ABOUT THIS TASK:
Whichever lines of the entries hold the word "users" should be identified and copied.

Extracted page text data
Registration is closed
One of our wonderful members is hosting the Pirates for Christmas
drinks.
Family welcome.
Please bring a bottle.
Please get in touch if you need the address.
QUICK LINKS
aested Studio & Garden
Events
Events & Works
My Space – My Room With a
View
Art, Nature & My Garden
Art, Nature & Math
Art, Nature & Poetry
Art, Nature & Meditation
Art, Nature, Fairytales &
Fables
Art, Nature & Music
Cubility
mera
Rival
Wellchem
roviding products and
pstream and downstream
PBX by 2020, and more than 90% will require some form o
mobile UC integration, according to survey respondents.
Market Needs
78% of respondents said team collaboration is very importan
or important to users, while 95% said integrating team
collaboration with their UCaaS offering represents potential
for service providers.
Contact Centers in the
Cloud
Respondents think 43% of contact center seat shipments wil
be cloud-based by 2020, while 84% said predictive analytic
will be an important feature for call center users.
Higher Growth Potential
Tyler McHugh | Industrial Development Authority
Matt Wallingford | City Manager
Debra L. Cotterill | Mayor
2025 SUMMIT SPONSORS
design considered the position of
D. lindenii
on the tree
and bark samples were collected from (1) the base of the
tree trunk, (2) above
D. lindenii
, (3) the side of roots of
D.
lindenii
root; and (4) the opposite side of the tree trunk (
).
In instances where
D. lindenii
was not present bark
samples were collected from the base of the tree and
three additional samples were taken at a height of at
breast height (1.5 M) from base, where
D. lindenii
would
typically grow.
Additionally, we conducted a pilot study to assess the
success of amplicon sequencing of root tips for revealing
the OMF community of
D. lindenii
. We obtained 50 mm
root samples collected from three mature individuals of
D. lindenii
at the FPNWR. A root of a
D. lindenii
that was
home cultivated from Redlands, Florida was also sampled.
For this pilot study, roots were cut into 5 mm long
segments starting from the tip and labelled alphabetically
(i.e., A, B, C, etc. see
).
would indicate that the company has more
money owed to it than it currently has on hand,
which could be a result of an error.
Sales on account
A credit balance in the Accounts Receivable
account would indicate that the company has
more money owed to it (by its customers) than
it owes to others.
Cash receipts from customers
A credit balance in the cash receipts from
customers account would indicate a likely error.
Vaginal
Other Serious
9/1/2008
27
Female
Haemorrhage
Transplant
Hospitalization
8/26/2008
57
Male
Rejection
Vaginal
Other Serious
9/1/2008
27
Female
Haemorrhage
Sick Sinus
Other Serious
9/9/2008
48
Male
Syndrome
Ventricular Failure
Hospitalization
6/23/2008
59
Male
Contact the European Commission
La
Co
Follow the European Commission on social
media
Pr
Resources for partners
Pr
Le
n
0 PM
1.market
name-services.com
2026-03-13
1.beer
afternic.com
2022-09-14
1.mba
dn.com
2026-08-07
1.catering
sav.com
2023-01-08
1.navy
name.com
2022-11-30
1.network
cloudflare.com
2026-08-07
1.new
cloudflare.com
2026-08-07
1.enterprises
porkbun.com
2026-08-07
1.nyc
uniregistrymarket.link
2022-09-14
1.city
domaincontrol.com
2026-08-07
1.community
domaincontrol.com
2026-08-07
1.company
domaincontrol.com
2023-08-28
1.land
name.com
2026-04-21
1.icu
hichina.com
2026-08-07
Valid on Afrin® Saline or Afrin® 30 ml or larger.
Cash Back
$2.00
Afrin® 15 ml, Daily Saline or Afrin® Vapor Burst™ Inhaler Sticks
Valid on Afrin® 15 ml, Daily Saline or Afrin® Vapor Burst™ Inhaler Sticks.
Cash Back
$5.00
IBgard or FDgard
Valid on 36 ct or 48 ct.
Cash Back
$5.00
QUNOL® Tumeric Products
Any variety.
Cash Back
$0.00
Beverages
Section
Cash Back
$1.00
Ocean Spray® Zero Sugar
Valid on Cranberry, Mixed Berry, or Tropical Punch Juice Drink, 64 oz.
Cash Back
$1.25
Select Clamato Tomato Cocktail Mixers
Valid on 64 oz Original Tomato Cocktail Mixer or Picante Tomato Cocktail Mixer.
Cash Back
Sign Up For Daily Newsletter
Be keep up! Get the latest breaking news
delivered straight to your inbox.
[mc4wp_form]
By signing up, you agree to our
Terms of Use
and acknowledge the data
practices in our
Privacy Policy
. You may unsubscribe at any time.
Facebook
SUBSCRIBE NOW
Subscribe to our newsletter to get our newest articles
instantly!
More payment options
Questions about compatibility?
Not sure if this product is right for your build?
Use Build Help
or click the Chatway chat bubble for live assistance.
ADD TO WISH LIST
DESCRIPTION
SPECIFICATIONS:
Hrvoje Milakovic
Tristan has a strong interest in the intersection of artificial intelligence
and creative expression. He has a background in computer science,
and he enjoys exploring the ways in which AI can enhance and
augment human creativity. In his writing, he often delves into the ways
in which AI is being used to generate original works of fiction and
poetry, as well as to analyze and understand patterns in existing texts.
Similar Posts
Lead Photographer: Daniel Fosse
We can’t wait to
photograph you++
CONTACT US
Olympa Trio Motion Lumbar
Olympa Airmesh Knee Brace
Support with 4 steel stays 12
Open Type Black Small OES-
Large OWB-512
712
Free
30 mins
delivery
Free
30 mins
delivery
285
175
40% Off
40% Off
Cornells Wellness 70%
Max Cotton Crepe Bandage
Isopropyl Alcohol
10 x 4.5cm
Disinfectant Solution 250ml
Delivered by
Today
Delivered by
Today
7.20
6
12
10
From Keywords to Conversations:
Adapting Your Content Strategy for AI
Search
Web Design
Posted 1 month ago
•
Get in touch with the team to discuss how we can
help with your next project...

SOLUTION FOR THIS TASK:
or important to users, while 95% said integrating team
will be an important feature for call center users.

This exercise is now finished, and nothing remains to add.